『劇場』も話題!松岡茉優の魅力が炸裂する映画5選
現在、公開中・配信中の映画『劇場』で、劇作家を目指す主人公の永田(山崎賢人)を必死に支えようとする恋人・沙希を演じている松岡茉優。監督を務めた行定勲も「天才」と絶賛する演技力が全編で発揮されている。今や実力派女優の代表格といえる松岡の魅力を堪能できる出演映画を振り返ってみたい。(編集部・大内啓輔)
『勝手にふるえてろ』(2017)
綿矢りさによる同名の恋愛小説をオムニバス映画『放課後ロスト』の一編でも松岡とタッグを組んだ大九明子監督が映画化。松岡は中学時代の初恋相手を忘れられず、脳内で妄想が暴走する24歳のOL・ヨシカというクセの強いキャラクターを好演している。絶滅生物について熱弁をふるったり、職場の同期に告白されて喜びを爆発させたりするヨシカ。松岡による圧巻のセリフまわしとコメディエンヌぶりには目を見張るほど。現実とファンタジーが入り混じったような独特の世界で、女優・松岡茉優の魅力が凝縮された一作だ。
『万引き家族』(2018)
家族ぐるみで軽犯罪に手を染めながら、祖母の年金を頼りに暮らす一家の物語を描き、第71回カンヌ国際映画祭で最高賞のパルムドールに輝いた是枝裕和監督作。松岡が演じたのは、治(リリー・フランキー)、信代(安藤サクラ)、初枝(樹木希林)たちと貧しくも笑顔で生きる亜紀。信代の妹である彼女は風俗店に勤務しており、“4番さん”と呼ぶ常連客(池松壮亮)と共鳴するものを感じるなど、複雑な感情を内面に秘める女性を巧みに表現した。また、白石和彌監督が血縁家族の再生を描いた『ひとよ』では、母の起こした事件で夢を諦めた長女を情感たっぷりに演じている。
『ちはやふる -下の句-』(2016)
競技かるたを題材にした末次由紀の人気コミックを広瀬すず主演で映画化した話題作。松岡は主人公である千早(広瀬)の前にライバルとして立ちはだかる、史上最年少でクイーンとなった若宮詩暢を演じた。他を寄せ付けず、雰囲気を一変させる圧倒的なオーラを放つクイーンを見事に体現し、物語に説得力を与えている。繰り出される毒気のある京都弁や、個性的なキャラクターグッズが大好きという意外な一面にも注目だ。2年後を描く『ちはやふる -結び-』でも衰えぬ存在感を発揮している。
『蜜蜂と遠雷』(2019)
原作は、直木賞と本屋大賞を同時受賞した恩田陸の同名小説。若手ピアニストの登竜門とされる国際ピアノコンクールを舞台に、4人のピアニストたちの葛藤と成長が描かれる。松岡はかつて天才少女と呼ばれるも、母親の死をきっかけに表舞台から消えていた亜夜を演じた。孤独や恐怖、戸惑い、不安を抱えながら、再び自分の音を探しにコンクールに挑む亜夜を繊細な演技で表現。亜夜は決してセリフの多くない役どころだが、言葉に頼らない表現力が光る、松岡の面目躍如ともいえる作品だ。

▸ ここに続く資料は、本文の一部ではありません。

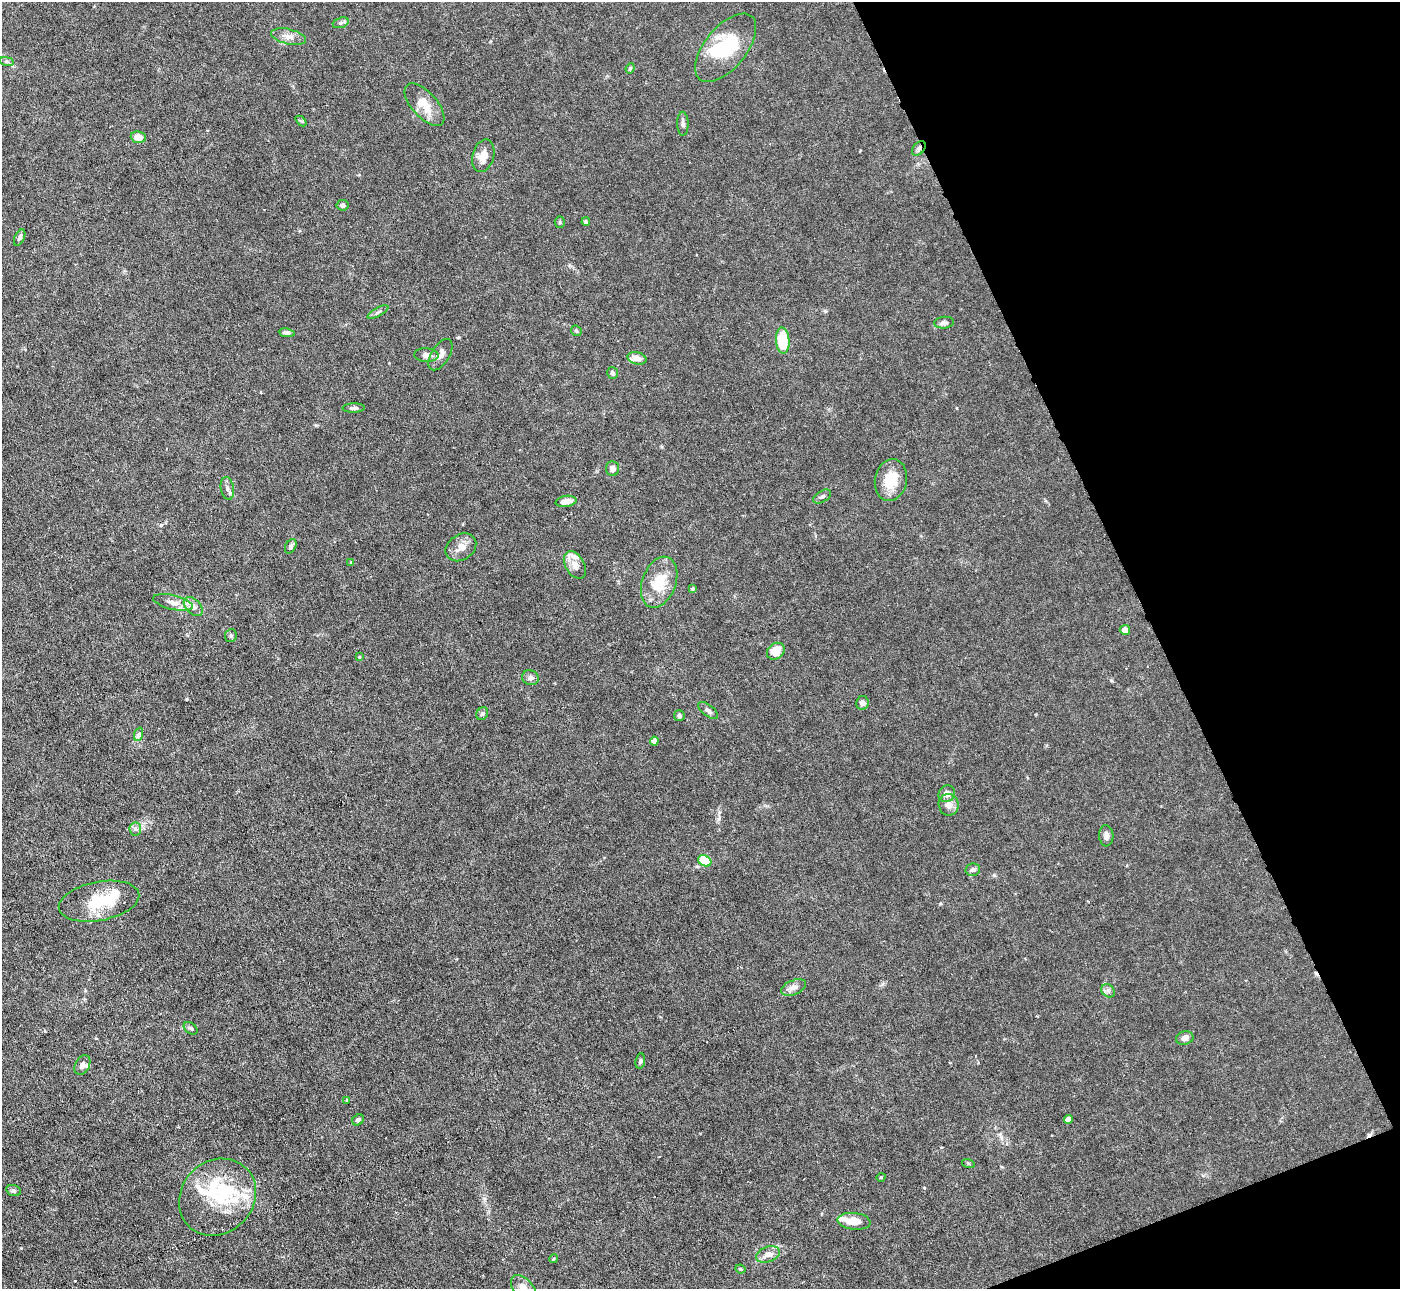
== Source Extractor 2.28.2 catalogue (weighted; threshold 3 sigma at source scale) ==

『リトル・フォレスト 夏・秋』(2014)、『リトル・フォレスト 冬・春』(2015)
若手実力派キャストが集結した『桐島、部活やめるってよ』や、社会現象ともなった連続テレビ小説「あまちゃん」に続く、橋本愛との共演作。五十嵐大介の人気コミックをもとに、都会暮らしになじめず故郷の山村に帰ってきたいち子(橋本)が自給自足の生活を送る姿が描かれる。松岡ふんするキッコはいち子と幼なじみで、お互いに思ったことを本音でぶつけ合う親友という役どころ。それまでの2作では見ることのできなかったような、仲睦まじい親友同士を演じる二人の等身大の演技には胸を打たれる。